Эрл Гарднер - Дело коптящей лампы
— Открой глаза, и пошире.
— Ну и в чем дело с моими глазами?
— Ты, — объявила она торжественно, — просто морочишь мне голову.
— Что за нелепое обвинение! Выражайся более определенно, если хочешь, чтобы я сознался. А то еще, не дай Бог, сознаюсь в чем-то, о чем ты даже и не подозреваешь. Лучше расскажи поподробнее, что тебя мучает.
— Ты ведь сейчас расследуешь дело об убийстве Прессмана, — сказала она. — Поэтому-то тебя совершенно не волнует, чем там занят Грэмпс.
— Ну, — неуверенно, сказал он, — мы ведь делаем кое-какие успехи.
— И кроме этого, тебе отлично удается держать меня в неведении.
— Да нет же, ты ошибаешься. Милдред присела на ручку его кресла.

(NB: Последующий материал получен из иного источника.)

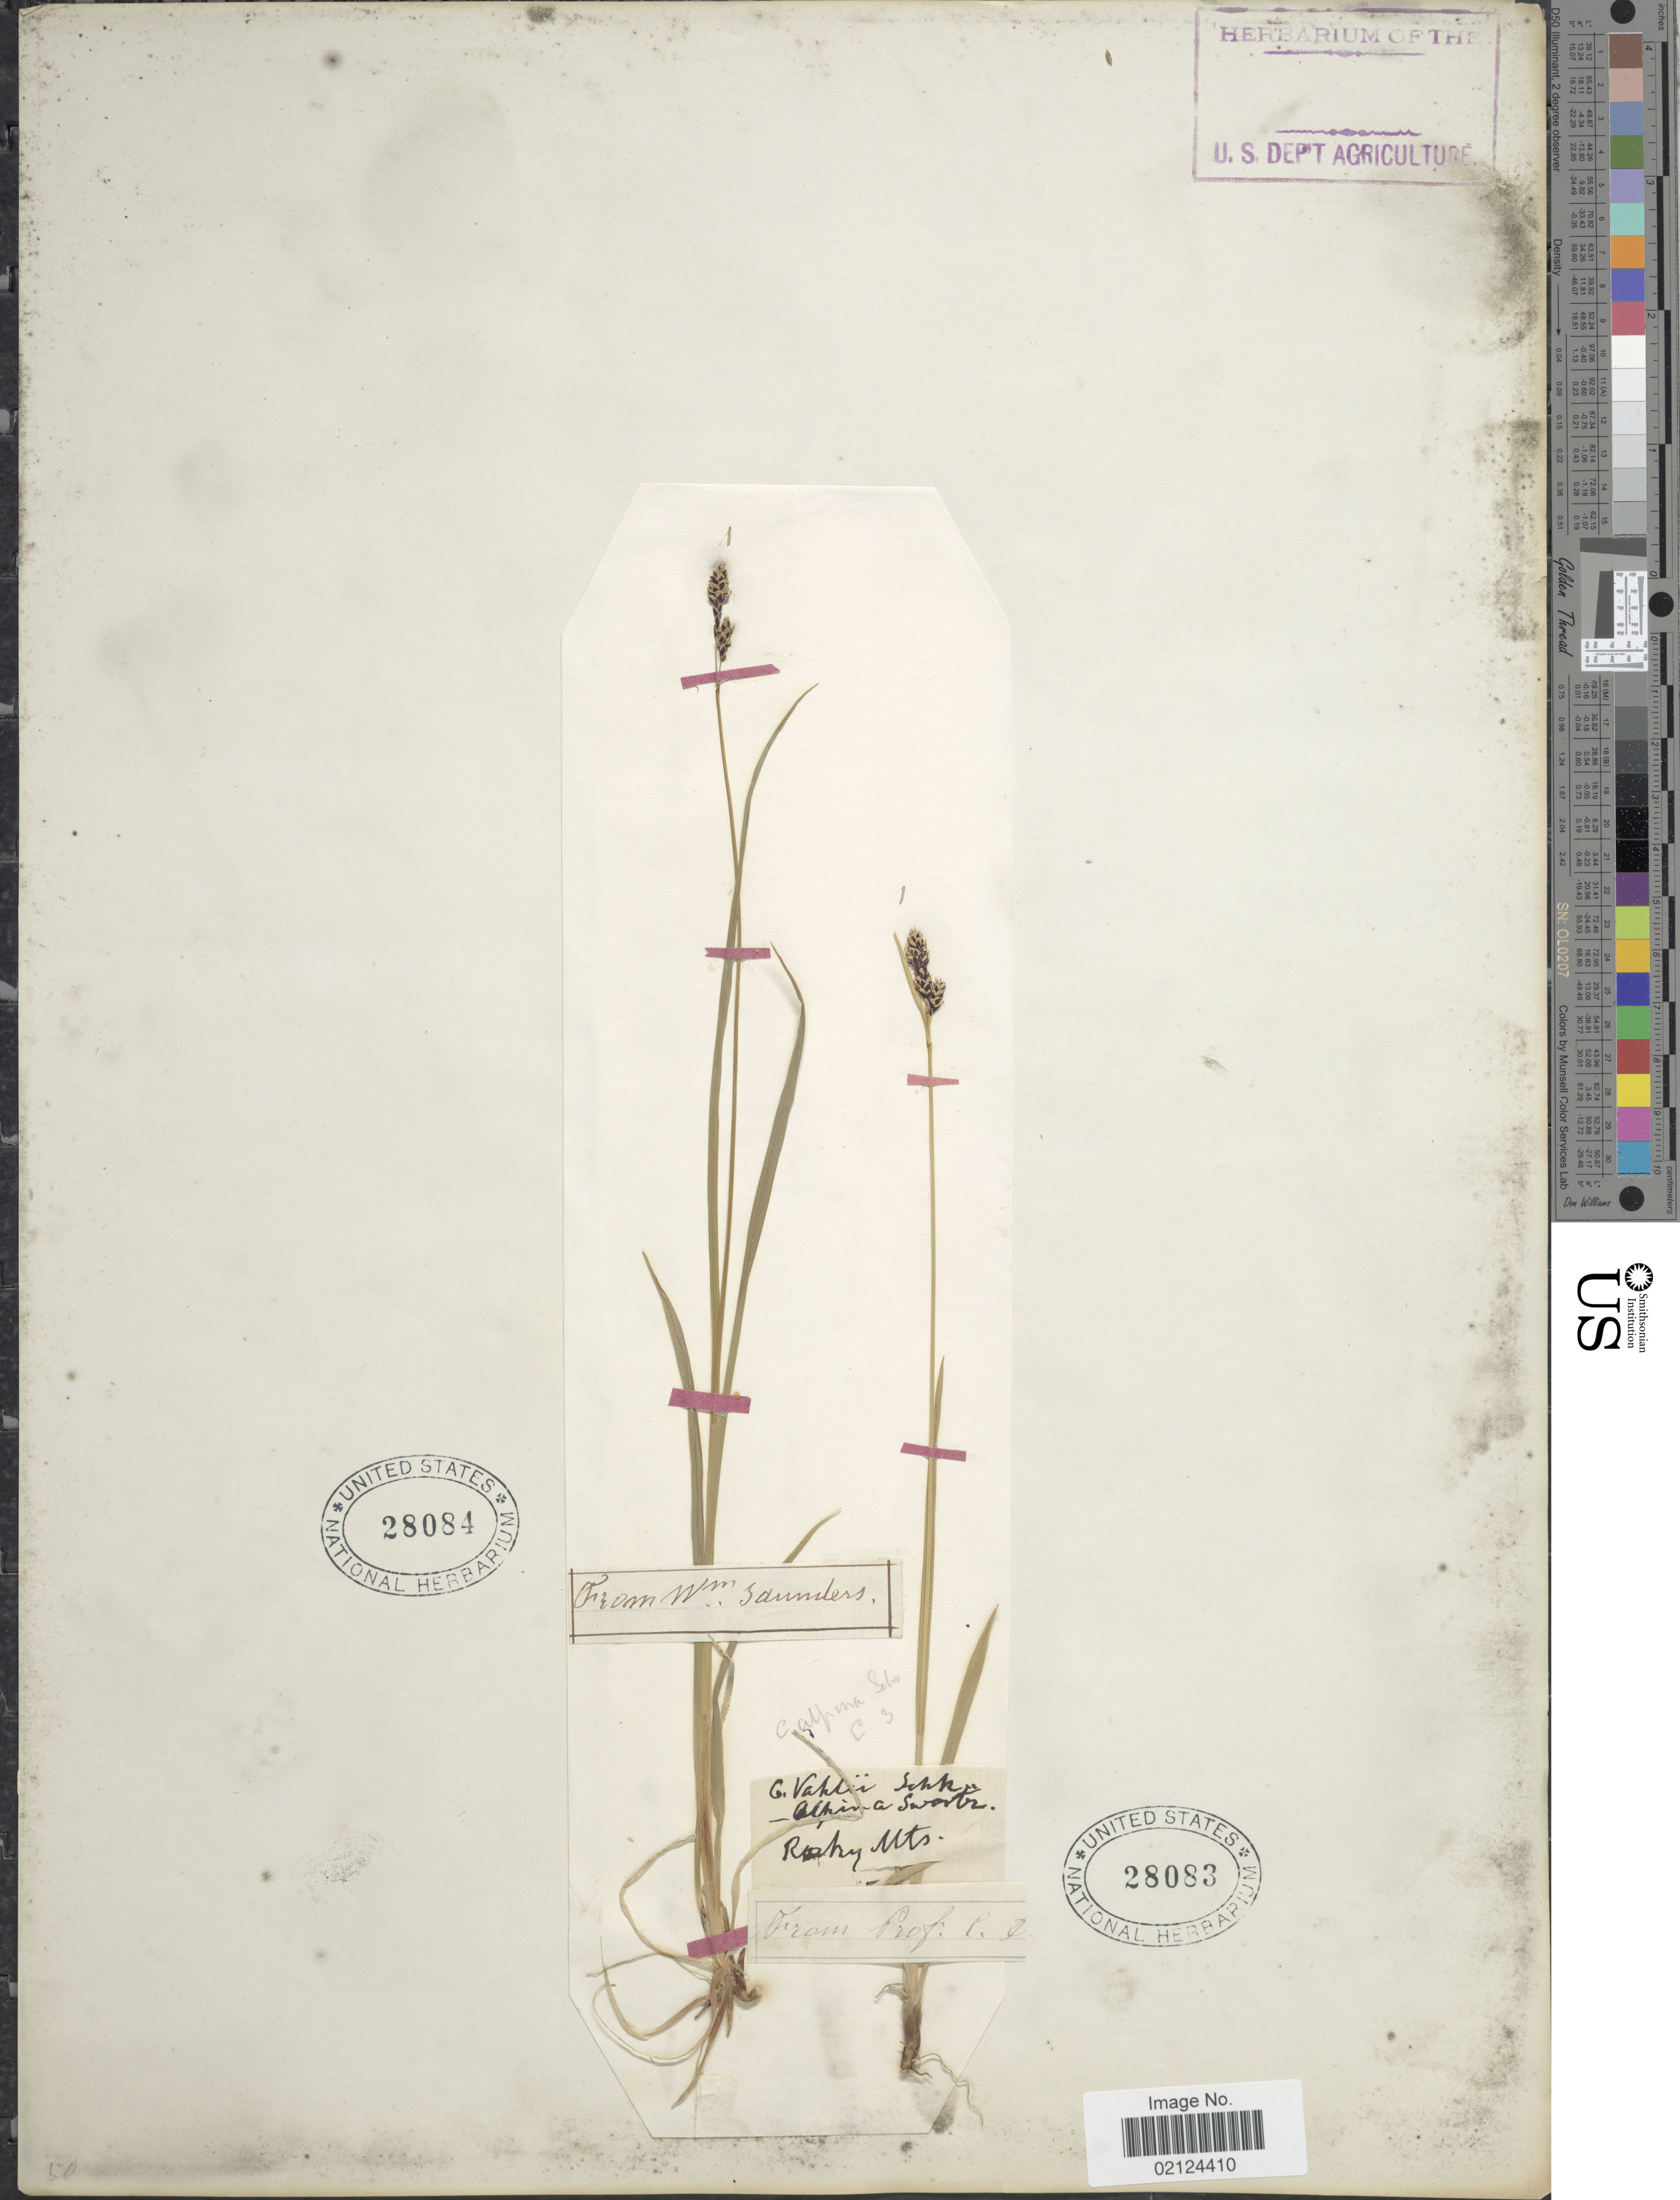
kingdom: Plantae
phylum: Tracheophyta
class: Liliopsida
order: Poales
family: Cyperaceae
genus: Carex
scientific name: Carex media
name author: R. Br.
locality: Rocky Mts.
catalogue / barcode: US 28083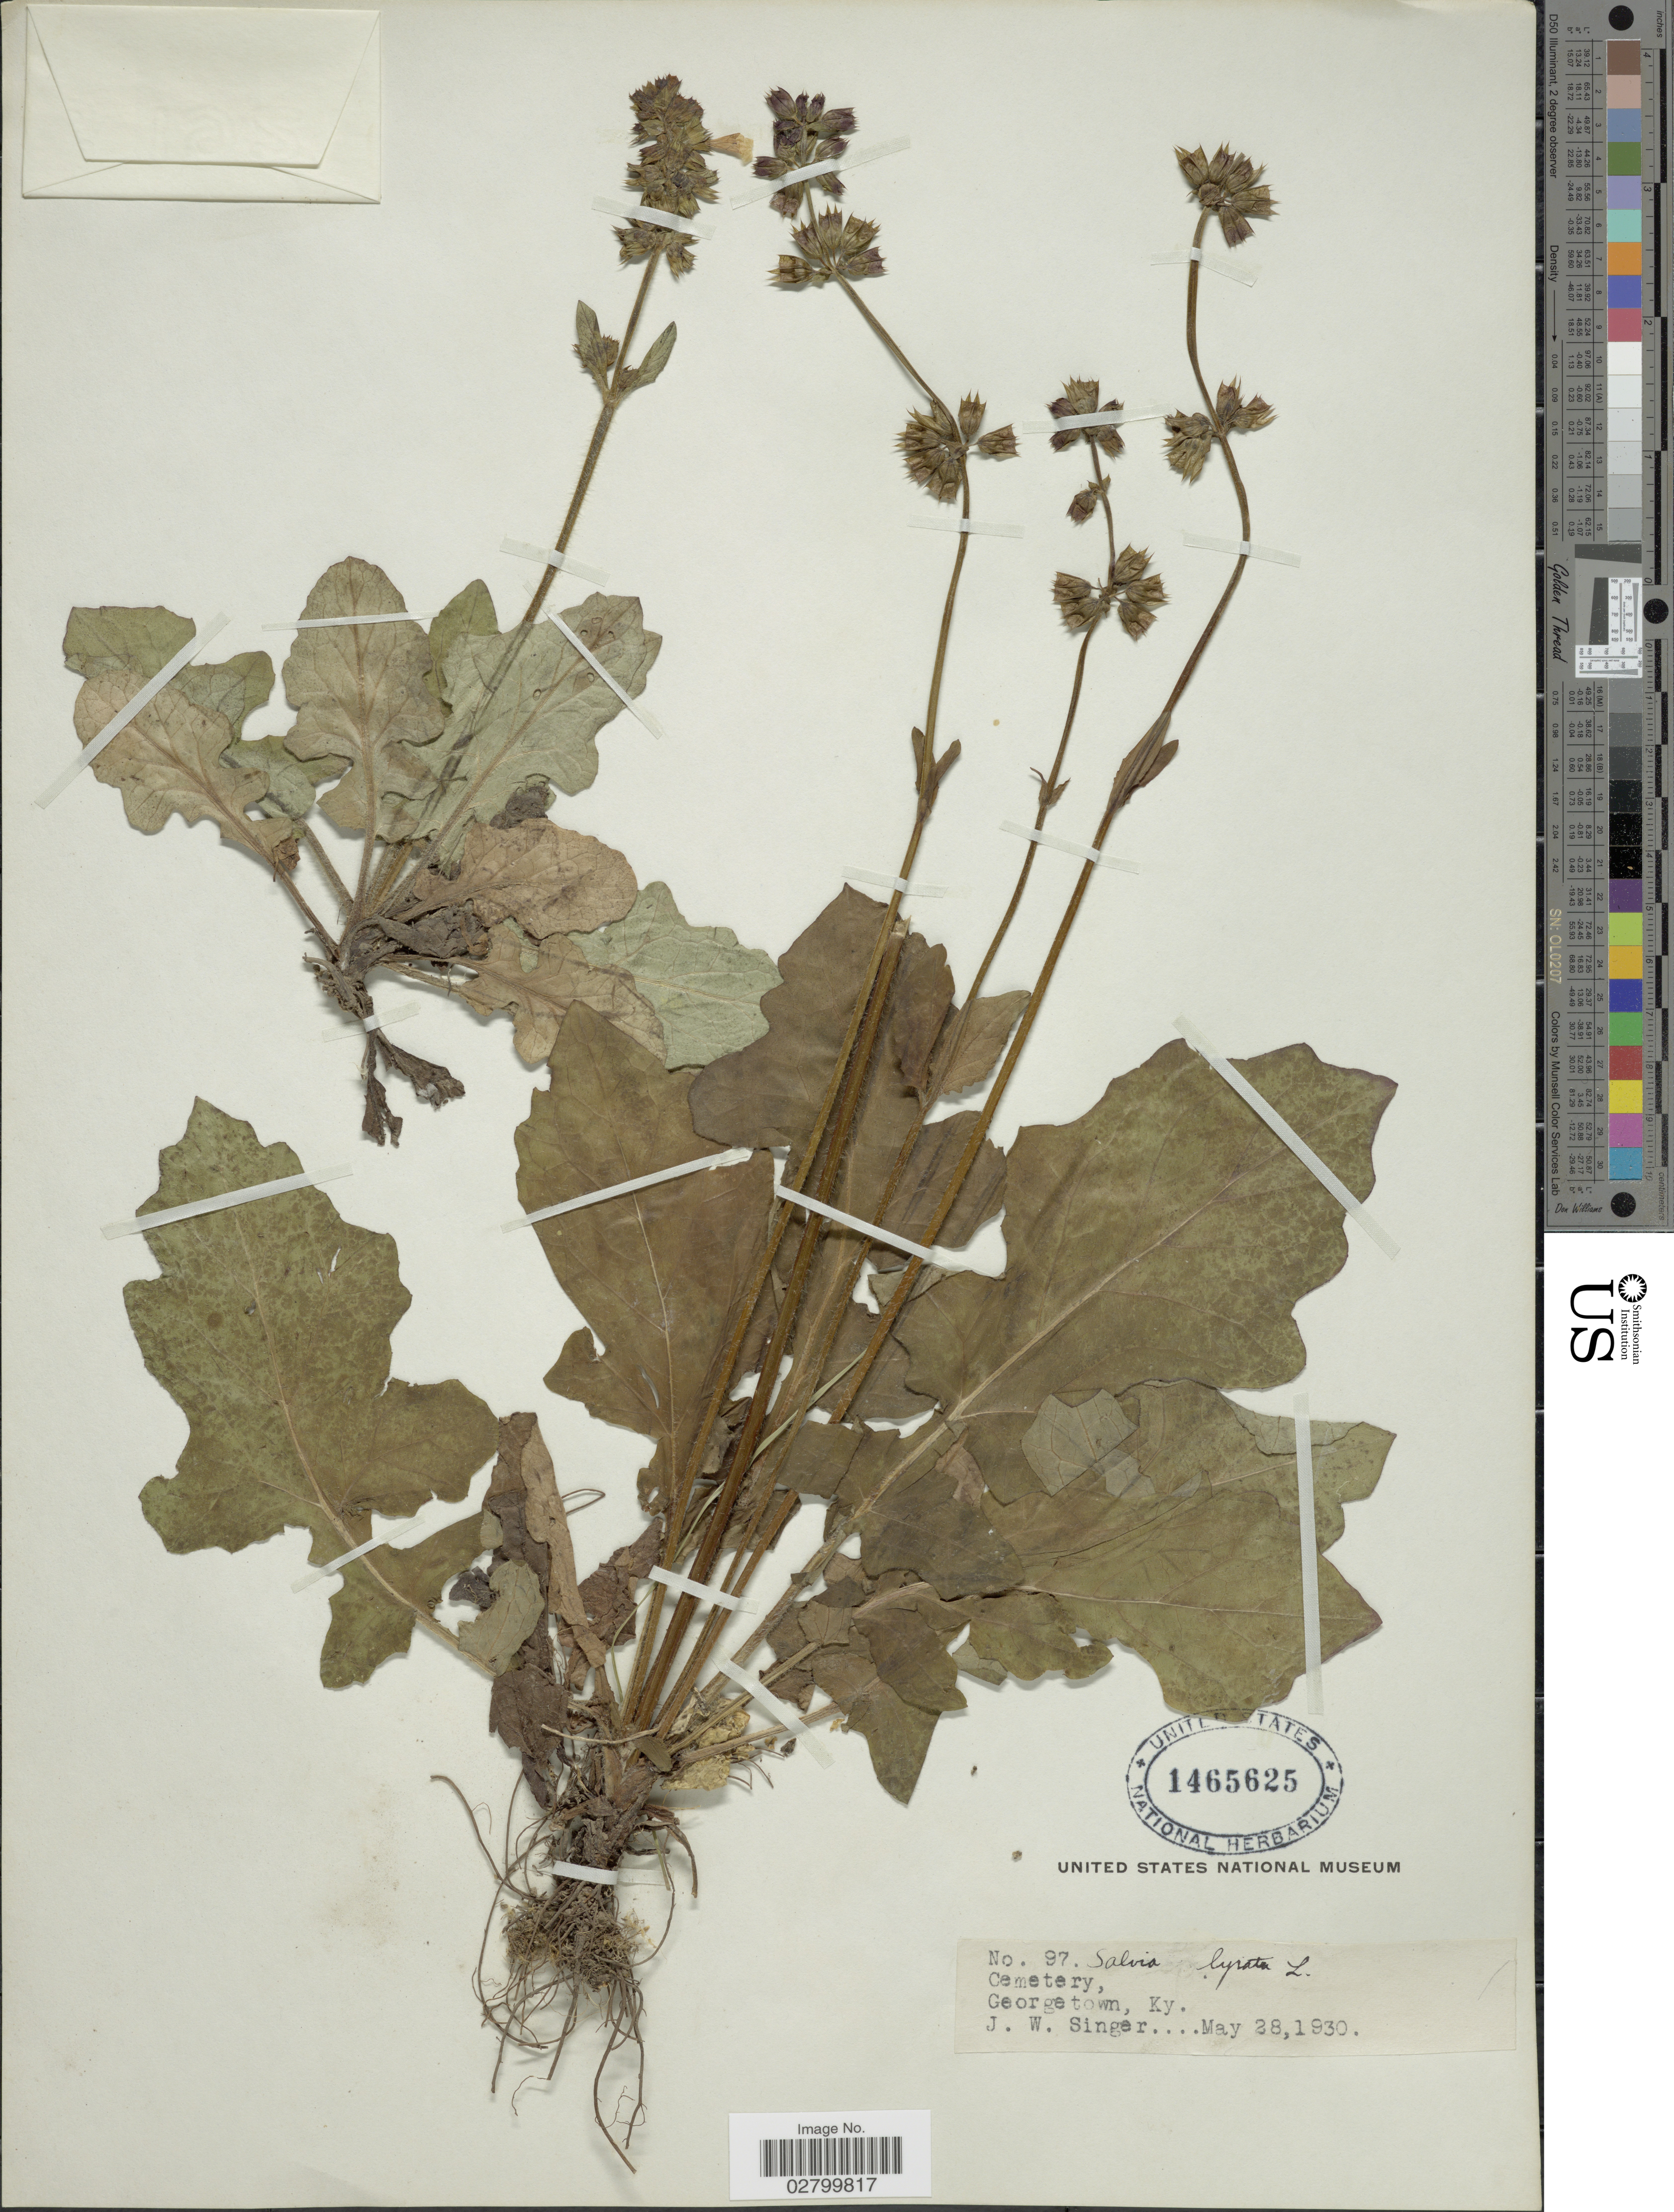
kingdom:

— Коржи, — с чувством сказала она, — уже сейчас можно ставить в печь. Если этого долго не делать, они станут невкусными. А затем я еще слегка присыплю их сахаром и, когда обед уже будет подходить к концу, поставлю их в хорошо подогретую духовку и испеку специально для того, чтобы сделать земляничный торт. А земляника, уже помятая и протертая с сахаром, лежит, между прочим, в холодильнике. А еще там же стоит приготовленная большая миска со сладкими взбитыми сливками… И я представляю это так: вытащу из горячей духовки пышущий жаром нежный, пухлый корж, положу на него большой кусок масла, а сверху — слой мелко натертых подслащенных ягод, чтобы земляничный сироп смешался с горячим растопленным маслом и пропитал пирог насквозь. Затем я положу сверху еще один горячий корж, а на него положу еще ягод, все это покрою толстым слоем взбитых сливок и принесу его сюда, нам на десерт. Но если ты по-прежнему будешь морочить мне голову, то на пирог у меня не останется времени.
Окружной прокурор сделал вид, будто утирает ладонью рот.
— Женщина, — возмущенно заявил он, — ты заставляешь мои слюнные железы работать с такой интенсивностью, что я вот-вот захлебнусь. Отправляйся-ка на кухню и займись своим земляничным пирогом, а я с Грэмпсом Виггинсом сам разберусь.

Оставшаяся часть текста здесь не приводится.